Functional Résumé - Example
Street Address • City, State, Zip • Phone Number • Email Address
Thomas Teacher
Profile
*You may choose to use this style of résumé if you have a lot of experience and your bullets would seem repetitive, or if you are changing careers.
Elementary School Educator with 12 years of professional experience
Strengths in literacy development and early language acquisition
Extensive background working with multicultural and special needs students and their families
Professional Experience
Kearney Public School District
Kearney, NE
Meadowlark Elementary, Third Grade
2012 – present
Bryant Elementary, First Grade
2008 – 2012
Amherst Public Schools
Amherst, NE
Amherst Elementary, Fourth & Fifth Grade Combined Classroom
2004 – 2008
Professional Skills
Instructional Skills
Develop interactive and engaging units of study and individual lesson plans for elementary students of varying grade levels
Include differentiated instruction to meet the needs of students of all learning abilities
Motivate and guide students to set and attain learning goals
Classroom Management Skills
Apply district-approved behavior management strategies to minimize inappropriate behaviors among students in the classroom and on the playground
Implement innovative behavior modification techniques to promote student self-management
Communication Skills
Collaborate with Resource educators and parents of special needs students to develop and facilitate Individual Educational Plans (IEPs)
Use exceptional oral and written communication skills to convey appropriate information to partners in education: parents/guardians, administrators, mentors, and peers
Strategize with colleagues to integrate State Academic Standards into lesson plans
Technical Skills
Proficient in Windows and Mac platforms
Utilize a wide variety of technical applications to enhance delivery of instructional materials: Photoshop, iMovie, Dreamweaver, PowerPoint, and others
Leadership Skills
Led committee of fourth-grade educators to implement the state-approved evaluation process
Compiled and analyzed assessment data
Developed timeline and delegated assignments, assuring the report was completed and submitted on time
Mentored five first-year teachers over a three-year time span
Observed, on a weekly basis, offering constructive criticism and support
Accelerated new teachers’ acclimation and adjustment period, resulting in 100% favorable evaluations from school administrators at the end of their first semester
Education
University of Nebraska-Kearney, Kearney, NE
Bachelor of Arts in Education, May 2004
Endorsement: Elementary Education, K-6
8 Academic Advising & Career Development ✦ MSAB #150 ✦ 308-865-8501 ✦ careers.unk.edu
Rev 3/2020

==

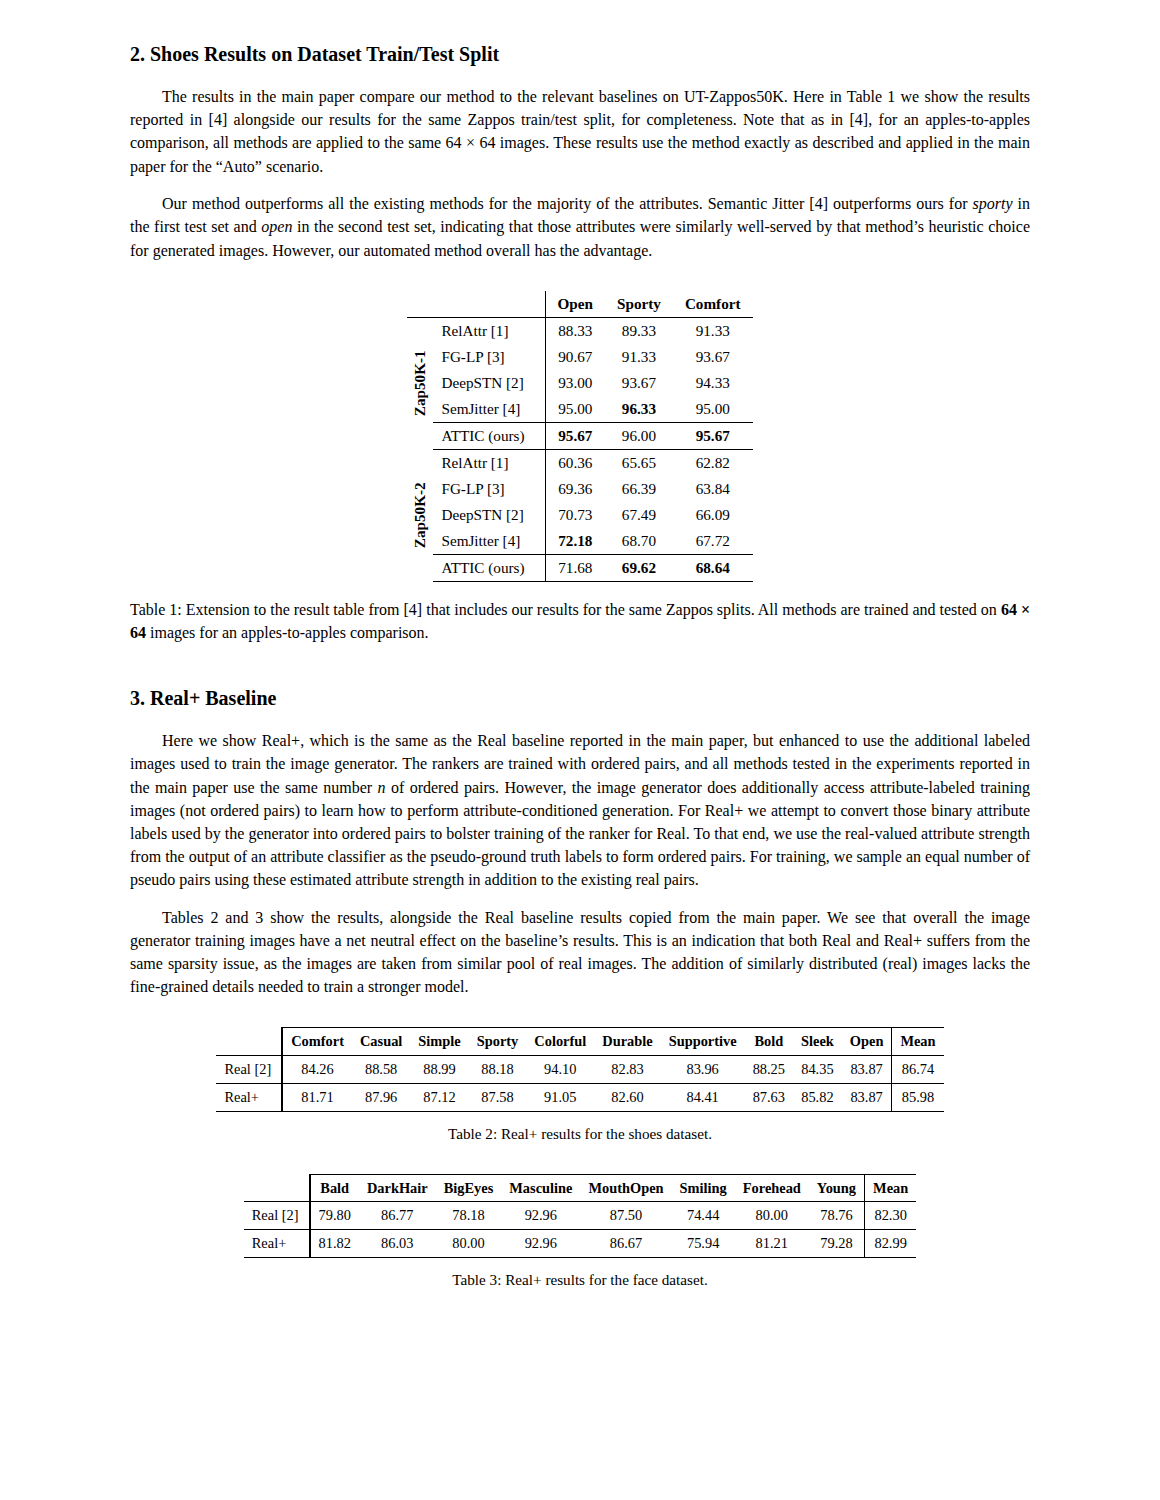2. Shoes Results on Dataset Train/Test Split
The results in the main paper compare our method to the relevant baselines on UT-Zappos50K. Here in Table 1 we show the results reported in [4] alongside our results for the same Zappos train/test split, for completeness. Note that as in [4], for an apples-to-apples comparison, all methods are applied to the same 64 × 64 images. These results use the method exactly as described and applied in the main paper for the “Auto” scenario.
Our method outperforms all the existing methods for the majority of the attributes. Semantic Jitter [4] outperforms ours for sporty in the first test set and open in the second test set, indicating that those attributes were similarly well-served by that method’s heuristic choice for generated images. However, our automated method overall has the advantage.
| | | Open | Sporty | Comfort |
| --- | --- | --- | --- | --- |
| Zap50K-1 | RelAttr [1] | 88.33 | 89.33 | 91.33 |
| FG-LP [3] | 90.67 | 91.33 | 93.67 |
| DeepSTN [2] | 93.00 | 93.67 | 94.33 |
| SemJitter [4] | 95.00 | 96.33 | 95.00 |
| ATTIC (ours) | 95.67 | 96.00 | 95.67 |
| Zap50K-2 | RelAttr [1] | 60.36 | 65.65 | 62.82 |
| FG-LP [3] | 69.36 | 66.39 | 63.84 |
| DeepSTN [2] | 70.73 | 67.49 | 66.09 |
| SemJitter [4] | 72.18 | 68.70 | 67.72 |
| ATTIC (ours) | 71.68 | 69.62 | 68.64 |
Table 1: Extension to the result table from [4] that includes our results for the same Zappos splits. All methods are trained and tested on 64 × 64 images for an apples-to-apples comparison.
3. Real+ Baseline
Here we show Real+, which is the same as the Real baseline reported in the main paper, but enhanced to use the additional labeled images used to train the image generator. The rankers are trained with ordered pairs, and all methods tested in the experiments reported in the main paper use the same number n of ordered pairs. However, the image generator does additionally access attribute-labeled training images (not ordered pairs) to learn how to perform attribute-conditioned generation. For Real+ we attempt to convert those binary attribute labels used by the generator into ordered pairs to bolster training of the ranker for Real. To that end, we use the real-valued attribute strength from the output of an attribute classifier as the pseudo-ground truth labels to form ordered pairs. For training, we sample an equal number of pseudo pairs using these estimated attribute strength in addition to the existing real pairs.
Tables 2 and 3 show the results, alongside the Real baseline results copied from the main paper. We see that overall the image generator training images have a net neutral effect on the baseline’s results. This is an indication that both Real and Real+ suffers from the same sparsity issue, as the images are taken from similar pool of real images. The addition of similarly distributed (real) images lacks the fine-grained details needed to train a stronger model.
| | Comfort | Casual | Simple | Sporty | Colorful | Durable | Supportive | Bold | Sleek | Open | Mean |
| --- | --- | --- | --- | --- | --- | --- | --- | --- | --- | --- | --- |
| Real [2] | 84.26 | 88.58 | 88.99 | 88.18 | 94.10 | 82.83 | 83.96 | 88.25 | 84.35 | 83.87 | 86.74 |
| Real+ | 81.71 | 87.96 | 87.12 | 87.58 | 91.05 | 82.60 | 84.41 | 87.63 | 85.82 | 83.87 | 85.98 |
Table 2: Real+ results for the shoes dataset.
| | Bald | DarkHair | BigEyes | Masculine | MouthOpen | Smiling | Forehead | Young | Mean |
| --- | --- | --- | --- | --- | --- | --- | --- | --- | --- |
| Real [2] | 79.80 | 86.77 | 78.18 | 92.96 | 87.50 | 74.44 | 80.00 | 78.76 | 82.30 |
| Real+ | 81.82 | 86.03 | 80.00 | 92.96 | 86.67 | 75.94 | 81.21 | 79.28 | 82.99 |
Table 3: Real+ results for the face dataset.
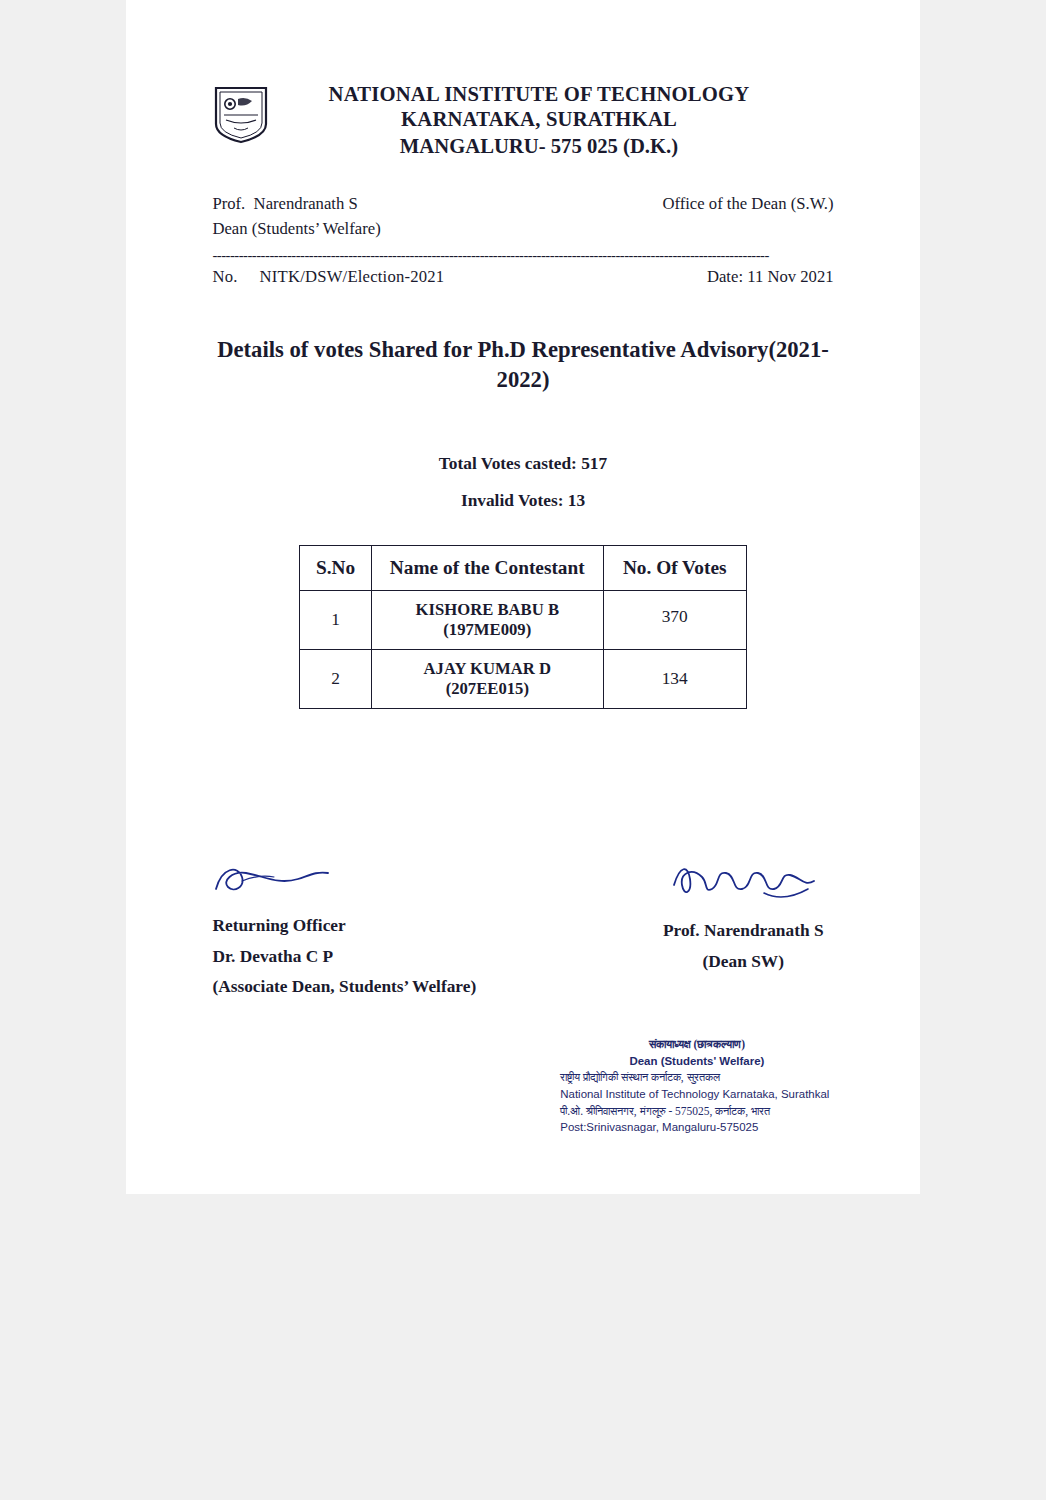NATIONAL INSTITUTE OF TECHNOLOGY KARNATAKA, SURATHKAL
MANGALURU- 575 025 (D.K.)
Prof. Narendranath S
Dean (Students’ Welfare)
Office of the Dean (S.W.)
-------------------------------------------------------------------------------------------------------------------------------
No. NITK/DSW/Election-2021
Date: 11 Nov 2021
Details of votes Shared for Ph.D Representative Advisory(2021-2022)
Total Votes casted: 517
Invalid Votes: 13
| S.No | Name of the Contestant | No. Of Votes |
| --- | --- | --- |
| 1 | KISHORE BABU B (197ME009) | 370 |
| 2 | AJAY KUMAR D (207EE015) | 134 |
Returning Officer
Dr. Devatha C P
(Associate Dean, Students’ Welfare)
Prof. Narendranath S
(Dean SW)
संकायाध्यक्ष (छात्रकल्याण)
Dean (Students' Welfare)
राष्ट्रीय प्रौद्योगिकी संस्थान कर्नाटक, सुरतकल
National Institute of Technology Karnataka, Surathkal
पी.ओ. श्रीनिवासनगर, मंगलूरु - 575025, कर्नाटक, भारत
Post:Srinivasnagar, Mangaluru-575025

--

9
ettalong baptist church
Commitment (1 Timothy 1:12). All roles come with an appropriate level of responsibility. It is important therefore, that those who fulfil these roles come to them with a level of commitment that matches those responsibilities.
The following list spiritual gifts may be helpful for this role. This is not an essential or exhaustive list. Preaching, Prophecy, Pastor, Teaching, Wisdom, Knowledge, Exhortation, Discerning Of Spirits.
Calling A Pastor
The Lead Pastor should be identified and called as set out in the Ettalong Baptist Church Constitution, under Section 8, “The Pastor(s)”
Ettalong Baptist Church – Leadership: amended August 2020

(INSTRUCTIONS FOR THE TASK):
Using the data above, transcribe the lines that run from the line with "Proficient in Windows and Mac platforms" to the line with "Compiled and analyzed assessment data", both ends kept, and output nothing else.

(ANSWER TO THIS TASK):
Proficient in Windows and Mac platforms
Utilize a wide variety of technical applications to enhance delivery of instructional materials: Photoshop, iMovie, Dreamweaver, PowerPoint, and others
Leadership Skills
Led committee of fourth-grade educators to implement the state-approved evaluation process
Compiled and analyzed assessment data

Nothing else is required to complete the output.